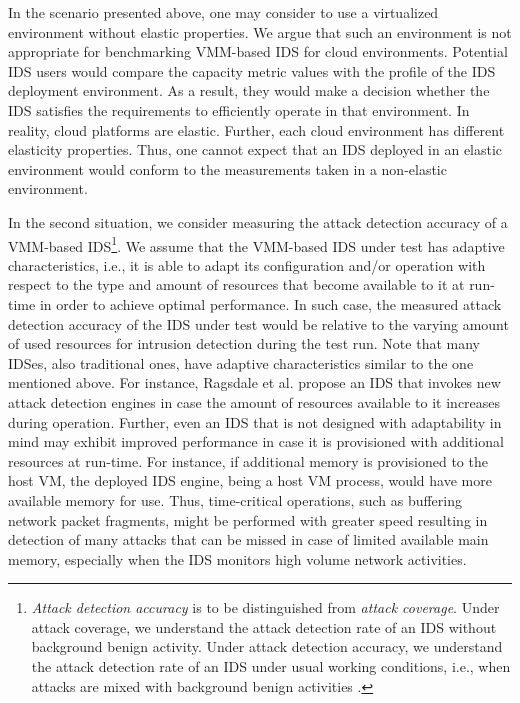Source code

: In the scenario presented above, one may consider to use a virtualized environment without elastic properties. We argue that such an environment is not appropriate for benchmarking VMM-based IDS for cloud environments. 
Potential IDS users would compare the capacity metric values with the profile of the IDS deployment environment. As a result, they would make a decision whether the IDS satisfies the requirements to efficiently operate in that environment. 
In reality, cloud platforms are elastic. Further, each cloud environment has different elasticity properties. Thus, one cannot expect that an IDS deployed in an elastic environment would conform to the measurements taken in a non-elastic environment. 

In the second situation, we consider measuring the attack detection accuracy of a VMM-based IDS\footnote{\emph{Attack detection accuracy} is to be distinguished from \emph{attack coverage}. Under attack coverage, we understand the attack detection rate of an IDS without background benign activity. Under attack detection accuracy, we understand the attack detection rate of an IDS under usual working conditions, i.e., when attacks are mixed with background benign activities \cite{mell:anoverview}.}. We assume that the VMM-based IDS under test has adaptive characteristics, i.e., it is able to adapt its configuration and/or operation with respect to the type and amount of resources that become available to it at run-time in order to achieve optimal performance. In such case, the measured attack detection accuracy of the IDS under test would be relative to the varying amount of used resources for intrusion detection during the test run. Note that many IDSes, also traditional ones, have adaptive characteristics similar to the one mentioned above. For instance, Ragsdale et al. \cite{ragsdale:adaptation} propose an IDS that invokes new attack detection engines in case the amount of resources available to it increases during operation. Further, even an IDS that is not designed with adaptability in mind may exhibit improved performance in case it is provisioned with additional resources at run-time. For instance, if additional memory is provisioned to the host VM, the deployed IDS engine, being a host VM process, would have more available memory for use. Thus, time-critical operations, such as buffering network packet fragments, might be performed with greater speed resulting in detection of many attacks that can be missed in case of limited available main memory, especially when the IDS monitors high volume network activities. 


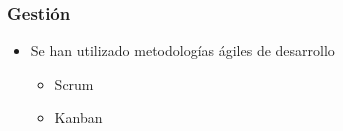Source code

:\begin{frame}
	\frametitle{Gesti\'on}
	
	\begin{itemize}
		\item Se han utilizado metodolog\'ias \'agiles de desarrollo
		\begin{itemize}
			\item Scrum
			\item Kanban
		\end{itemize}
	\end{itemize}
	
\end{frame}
---
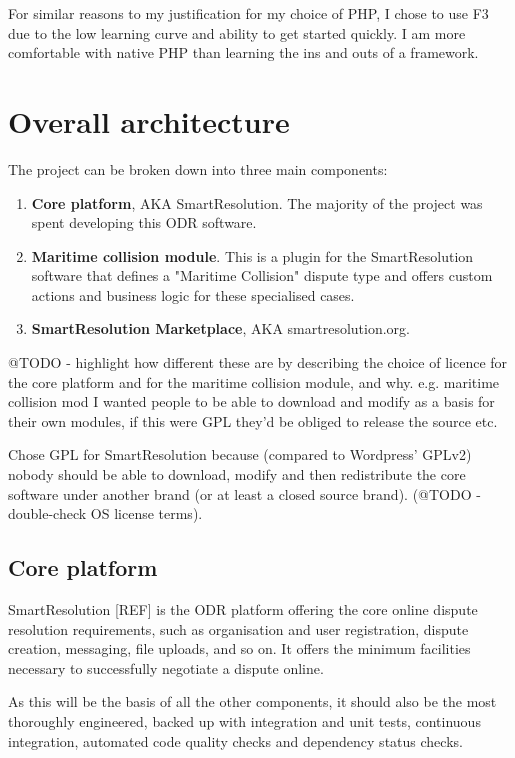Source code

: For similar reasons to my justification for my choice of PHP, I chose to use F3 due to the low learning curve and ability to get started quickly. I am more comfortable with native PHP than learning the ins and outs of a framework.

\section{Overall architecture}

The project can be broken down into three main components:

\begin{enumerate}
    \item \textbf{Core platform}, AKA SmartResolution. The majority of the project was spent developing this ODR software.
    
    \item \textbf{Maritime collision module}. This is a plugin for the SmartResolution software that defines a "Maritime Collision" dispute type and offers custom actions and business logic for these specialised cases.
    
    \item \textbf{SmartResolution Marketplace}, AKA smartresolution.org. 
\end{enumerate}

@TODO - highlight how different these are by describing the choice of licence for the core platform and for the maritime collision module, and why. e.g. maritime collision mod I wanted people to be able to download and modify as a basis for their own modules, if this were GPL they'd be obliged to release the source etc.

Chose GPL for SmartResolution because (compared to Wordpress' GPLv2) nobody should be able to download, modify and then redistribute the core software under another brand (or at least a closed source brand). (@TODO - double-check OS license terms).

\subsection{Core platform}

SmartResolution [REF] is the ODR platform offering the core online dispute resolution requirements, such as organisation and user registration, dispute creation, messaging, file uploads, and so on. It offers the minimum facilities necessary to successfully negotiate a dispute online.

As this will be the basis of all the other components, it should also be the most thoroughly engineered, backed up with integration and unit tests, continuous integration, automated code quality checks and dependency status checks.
---
**Problem description**:
Print the lines above from the one with "Chose GPL for" through the one with "As this will", both included, exactly as written and nothing more.

**The answer**:
Chose GPL for SmartResolution because (compared to Wordpress' GPLv2) nobody should be able to download, modify and then redistribute the core software under another brand (or at least a closed source brand). (@TODO - double-check OS license terms).

\subsection{Core platform}

SmartResolution [REF] is the ODR platform offering the core online dispute resolution requirements, such as organisation and user registration, dispute creation, messaging, file uploads, and so on. It offers the minimum facilities necessary to successfully negotiate a dispute online.

As this will be the basis of all the other components, it should also be the most thoroughly engineered, backed up with integration and unit tests, continuous integration, automated code quality checks and dependency status checks.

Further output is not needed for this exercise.